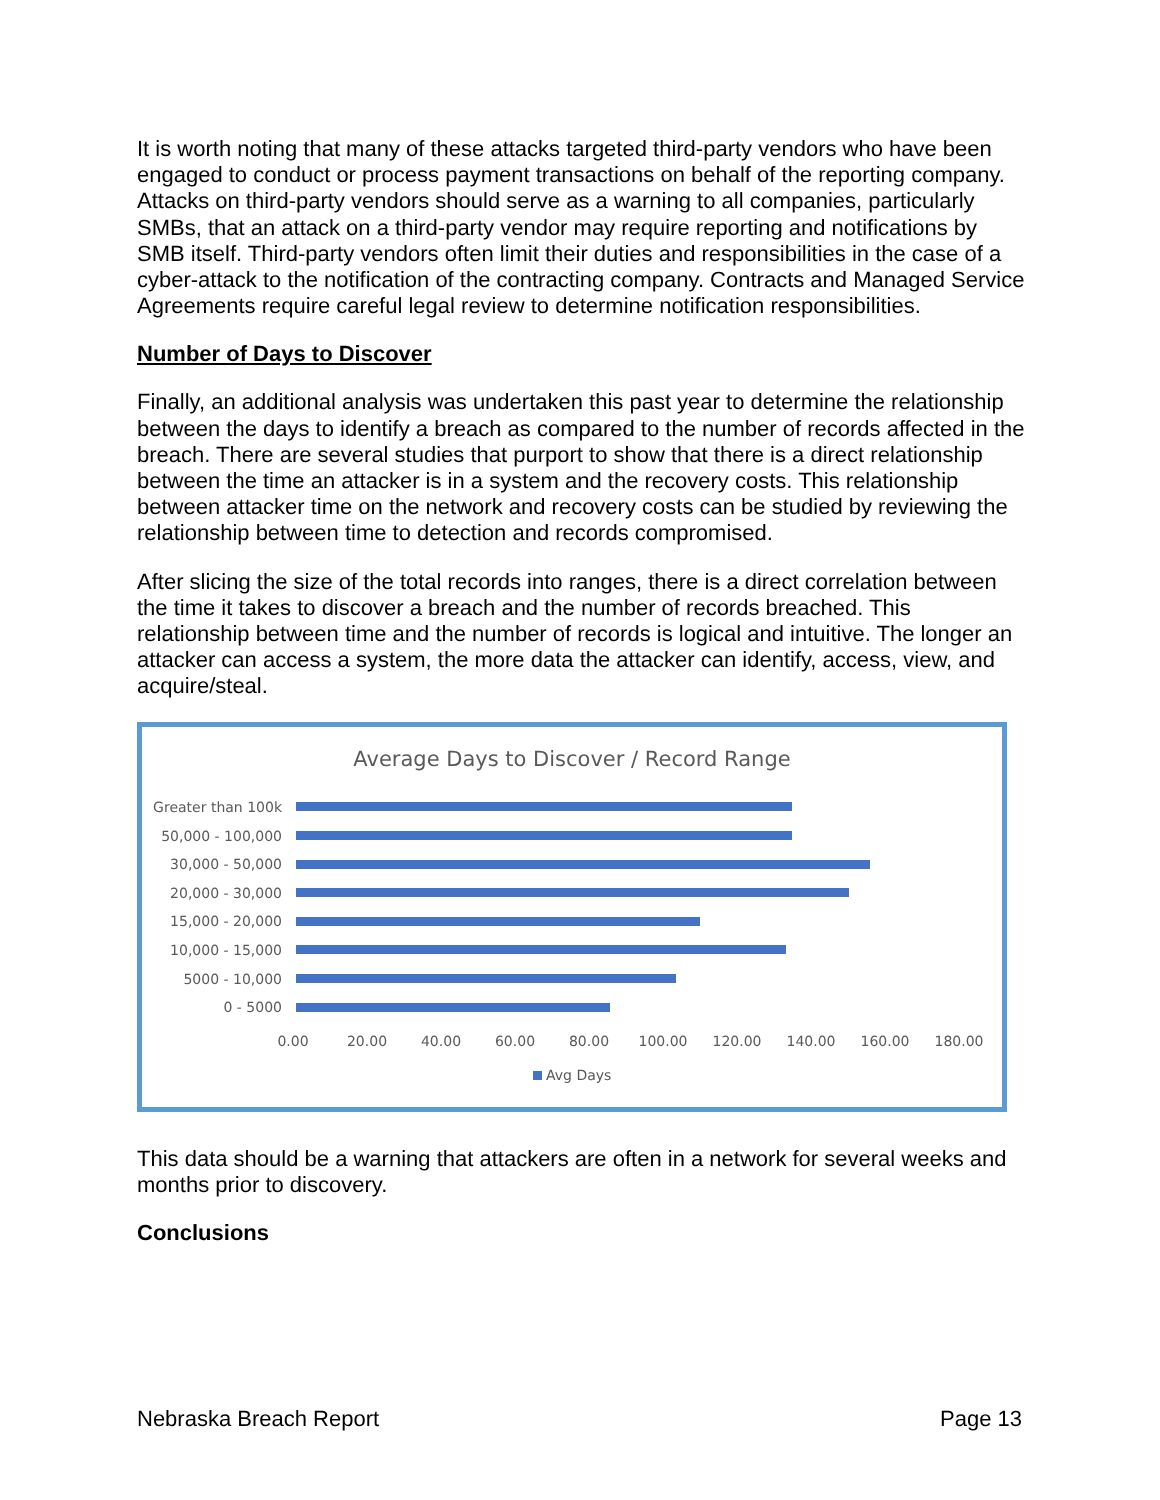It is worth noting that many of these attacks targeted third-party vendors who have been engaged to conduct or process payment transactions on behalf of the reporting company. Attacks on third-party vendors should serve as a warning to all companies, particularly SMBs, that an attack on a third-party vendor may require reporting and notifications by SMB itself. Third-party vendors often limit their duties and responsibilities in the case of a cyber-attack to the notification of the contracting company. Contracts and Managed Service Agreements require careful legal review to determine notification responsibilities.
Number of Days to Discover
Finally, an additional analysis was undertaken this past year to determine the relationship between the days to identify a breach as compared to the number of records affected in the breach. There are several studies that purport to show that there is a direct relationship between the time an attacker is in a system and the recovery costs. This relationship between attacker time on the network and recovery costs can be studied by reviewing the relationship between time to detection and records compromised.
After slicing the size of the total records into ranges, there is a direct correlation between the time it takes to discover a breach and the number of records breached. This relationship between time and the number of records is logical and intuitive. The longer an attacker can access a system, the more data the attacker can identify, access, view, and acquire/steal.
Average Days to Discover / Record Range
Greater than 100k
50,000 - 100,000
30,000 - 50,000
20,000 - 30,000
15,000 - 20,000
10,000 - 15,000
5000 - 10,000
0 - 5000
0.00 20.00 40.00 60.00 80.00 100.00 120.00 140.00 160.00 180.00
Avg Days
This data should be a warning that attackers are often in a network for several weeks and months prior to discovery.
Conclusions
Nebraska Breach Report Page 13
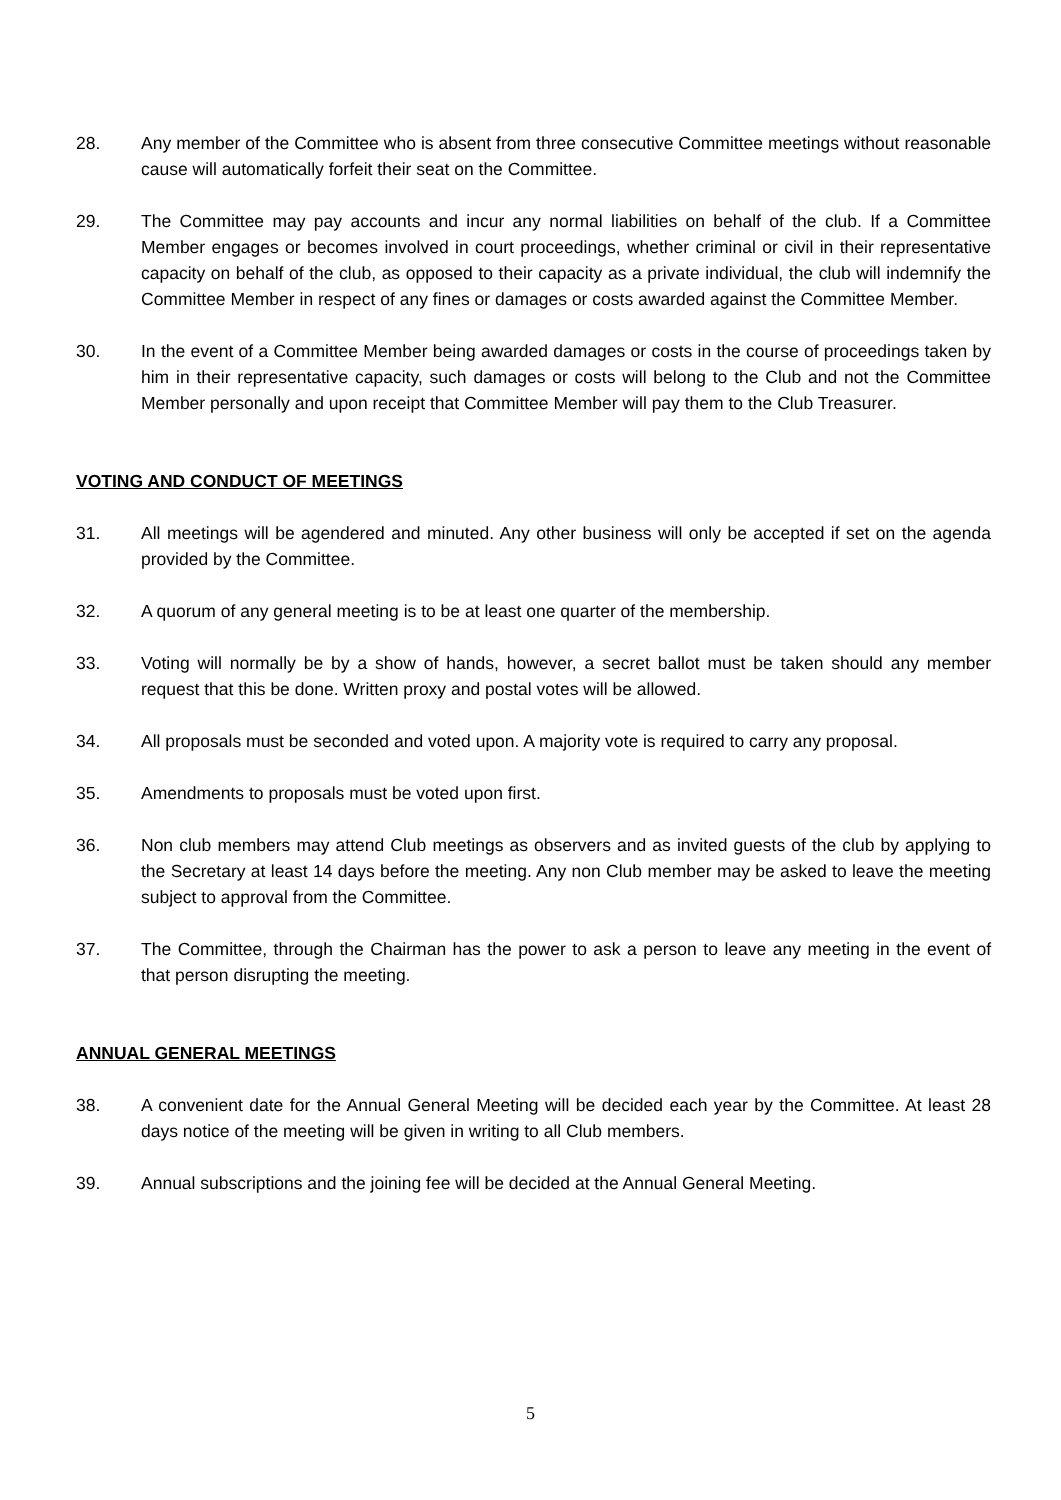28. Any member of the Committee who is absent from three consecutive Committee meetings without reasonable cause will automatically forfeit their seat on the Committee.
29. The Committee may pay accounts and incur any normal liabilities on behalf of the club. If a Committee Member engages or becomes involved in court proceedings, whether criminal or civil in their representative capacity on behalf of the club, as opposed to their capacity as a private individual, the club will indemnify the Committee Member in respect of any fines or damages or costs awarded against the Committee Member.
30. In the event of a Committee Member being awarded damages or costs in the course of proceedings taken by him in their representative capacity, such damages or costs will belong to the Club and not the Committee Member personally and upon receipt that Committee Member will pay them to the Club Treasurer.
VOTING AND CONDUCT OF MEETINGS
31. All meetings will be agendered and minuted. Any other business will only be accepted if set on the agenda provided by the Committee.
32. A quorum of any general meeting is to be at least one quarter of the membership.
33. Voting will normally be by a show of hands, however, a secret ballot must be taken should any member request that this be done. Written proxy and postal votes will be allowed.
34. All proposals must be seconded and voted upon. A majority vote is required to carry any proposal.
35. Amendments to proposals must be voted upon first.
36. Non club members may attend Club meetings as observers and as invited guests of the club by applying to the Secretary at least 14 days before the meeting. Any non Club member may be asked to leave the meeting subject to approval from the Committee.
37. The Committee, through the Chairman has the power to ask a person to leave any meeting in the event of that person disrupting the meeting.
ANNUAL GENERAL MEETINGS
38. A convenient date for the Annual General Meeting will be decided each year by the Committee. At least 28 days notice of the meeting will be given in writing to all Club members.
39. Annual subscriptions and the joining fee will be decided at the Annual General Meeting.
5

+++

Task statement –
Starting with the line that holds "0.00 20.00 40.00" and ending with the line that holds "Nebraska Breach Report Page 13", retype every line in the data above exactly, and nothing else.

Exercise solution –
0.00 20.00 40.00 60.00 80.00 100.00 120.00 140.00 160.00 180.00
Avg Days
This data should be a warning that attackers are often in a network for several weeks and months prior to discovery.
Conclusions
Nebraska Breach Report Page 13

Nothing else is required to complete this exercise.